→ EXERCISE GOAL
Scan the records for the line containing "left shoulder: (38, 216)". From there through the last line, write out each line exactly.

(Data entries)
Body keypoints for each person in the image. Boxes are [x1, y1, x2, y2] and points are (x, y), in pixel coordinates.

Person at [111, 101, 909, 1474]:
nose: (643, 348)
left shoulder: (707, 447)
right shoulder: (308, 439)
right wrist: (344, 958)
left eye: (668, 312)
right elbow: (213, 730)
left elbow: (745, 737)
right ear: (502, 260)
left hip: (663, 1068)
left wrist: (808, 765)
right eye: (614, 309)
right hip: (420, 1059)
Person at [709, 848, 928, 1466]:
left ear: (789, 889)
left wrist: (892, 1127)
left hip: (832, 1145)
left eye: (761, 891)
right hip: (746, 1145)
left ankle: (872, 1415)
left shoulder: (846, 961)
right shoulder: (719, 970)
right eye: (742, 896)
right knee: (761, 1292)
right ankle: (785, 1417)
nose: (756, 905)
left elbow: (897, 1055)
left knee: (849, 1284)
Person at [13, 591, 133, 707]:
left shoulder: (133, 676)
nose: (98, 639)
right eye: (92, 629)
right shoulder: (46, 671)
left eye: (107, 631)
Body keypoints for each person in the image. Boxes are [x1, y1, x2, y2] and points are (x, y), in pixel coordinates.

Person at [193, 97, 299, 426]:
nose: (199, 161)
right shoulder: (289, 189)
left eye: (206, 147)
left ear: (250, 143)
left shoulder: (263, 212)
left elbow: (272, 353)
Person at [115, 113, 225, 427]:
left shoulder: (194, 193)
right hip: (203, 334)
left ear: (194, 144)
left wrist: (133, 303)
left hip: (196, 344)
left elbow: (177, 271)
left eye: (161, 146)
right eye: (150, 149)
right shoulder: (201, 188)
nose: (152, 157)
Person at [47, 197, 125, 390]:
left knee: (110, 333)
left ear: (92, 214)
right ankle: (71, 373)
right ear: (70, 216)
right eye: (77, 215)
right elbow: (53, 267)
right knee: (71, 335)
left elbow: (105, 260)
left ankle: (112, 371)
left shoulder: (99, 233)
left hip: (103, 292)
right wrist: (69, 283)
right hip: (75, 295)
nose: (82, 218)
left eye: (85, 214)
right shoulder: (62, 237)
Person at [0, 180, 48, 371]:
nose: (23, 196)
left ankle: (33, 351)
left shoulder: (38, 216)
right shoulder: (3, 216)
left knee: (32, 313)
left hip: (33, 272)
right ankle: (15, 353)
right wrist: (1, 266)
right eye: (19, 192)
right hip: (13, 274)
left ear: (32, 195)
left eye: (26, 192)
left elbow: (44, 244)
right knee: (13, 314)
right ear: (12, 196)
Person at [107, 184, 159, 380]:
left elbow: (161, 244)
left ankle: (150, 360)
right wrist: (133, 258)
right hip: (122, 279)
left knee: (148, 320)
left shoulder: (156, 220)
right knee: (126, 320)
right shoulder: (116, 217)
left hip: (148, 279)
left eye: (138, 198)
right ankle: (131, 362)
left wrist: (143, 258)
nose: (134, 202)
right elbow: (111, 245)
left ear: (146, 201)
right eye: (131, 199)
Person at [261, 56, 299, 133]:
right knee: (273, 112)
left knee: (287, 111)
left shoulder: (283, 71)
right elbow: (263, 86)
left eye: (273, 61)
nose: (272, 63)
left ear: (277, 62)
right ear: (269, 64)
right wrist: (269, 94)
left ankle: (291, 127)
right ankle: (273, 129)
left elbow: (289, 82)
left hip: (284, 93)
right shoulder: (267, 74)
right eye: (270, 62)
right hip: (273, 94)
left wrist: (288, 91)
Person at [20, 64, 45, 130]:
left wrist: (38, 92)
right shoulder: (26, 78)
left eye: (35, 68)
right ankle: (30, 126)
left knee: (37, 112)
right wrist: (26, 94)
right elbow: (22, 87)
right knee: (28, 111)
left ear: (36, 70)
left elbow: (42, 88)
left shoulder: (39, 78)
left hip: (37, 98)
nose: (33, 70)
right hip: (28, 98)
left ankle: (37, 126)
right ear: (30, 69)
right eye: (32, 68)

→ EXERCISE RESULT
left shoulder: (38, 216)
right shoulder: (3, 216)
left knee: (32, 313)
left hip: (33, 272)
right ankle: (15, 353)
right wrist: (1, 266)
right eye: (19, 192)
right hip: (13, 274)
left ear: (32, 195)
left eye: (26, 192)
left elbow: (44, 244)
right knee: (13, 314)
right ear: (12, 196)
Person at [107, 184, 159, 380]:
left elbow: (161, 244)
left ankle: (150, 360)
right wrist: (133, 258)
right hip: (122, 279)
left knee: (148, 320)
left shoulder: (156, 220)
right knee: (126, 320)
right shoulder: (116, 217)
left hip: (148, 279)
left eye: (138, 198)
right ankle: (131, 362)
left wrist: (143, 258)
nose: (134, 202)
right elbow: (111, 245)
left ear: (146, 201)
right eye: (131, 199)
Person at [261, 56, 299, 133]:
right knee: (273, 112)
left knee: (287, 111)
left shoulder: (283, 71)
right elbow: (263, 86)
left eye: (273, 61)
nose: (272, 63)
left ear: (277, 62)
right ear: (269, 64)
right wrist: (269, 94)
left ankle: (291, 127)
right ankle: (273, 129)
left elbow: (289, 82)
left hip: (284, 93)
right shoulder: (267, 74)
right eye: (270, 62)
right hip: (273, 94)
left wrist: (288, 91)
Person at [20, 64, 45, 130]:
left wrist: (38, 92)
right shoulder: (26, 78)
left eye: (35, 68)
right ankle: (30, 126)
left knee: (37, 112)
right wrist: (26, 94)
right elbow: (22, 87)
right knee: (28, 111)
left ear: (36, 70)
left elbow: (42, 88)
left shoulder: (39, 78)
left hip: (37, 98)
nose: (33, 70)
right hip: (28, 98)
left ankle: (37, 126)
right ear: (30, 69)
right eye: (32, 68)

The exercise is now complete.